Description of the task => What lines below contain the word "press"? Please pull each one out.

Data =>
════════════════

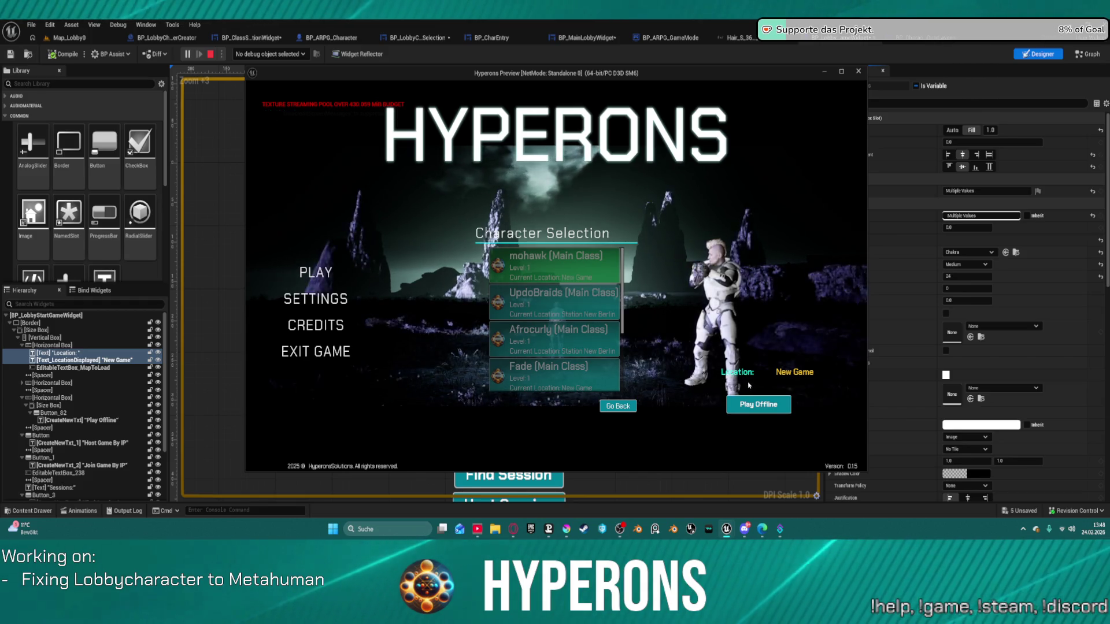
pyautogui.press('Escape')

════════════════

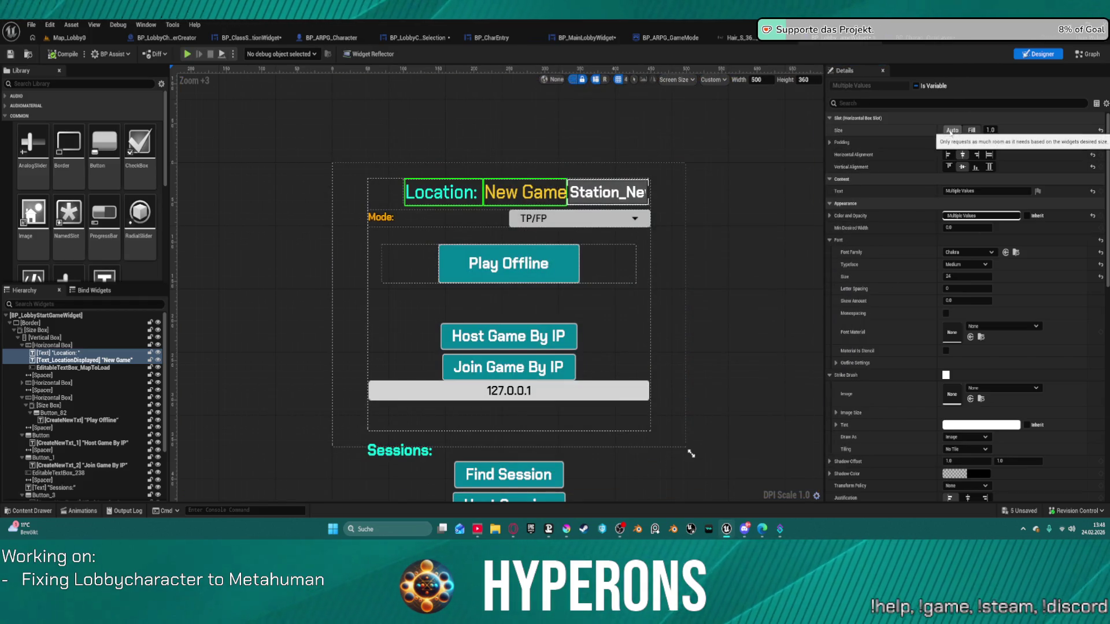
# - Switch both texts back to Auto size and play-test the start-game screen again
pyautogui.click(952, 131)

════════════════

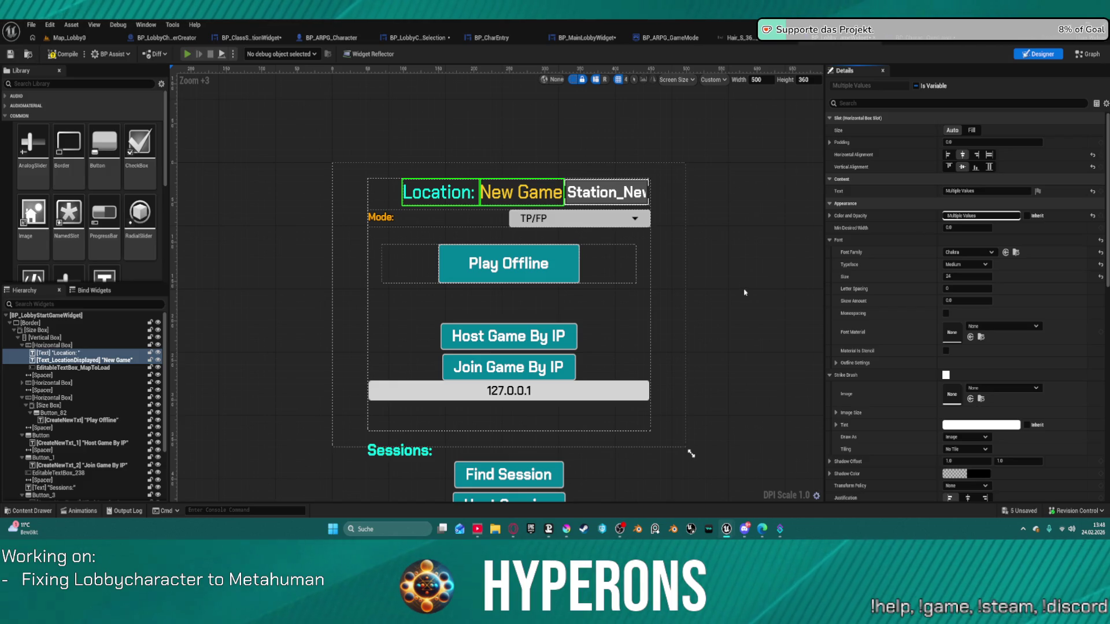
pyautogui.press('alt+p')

════════════════

Result of the exercise =>
pyautogui.press('Escape')
pyautogui.press('alt+p')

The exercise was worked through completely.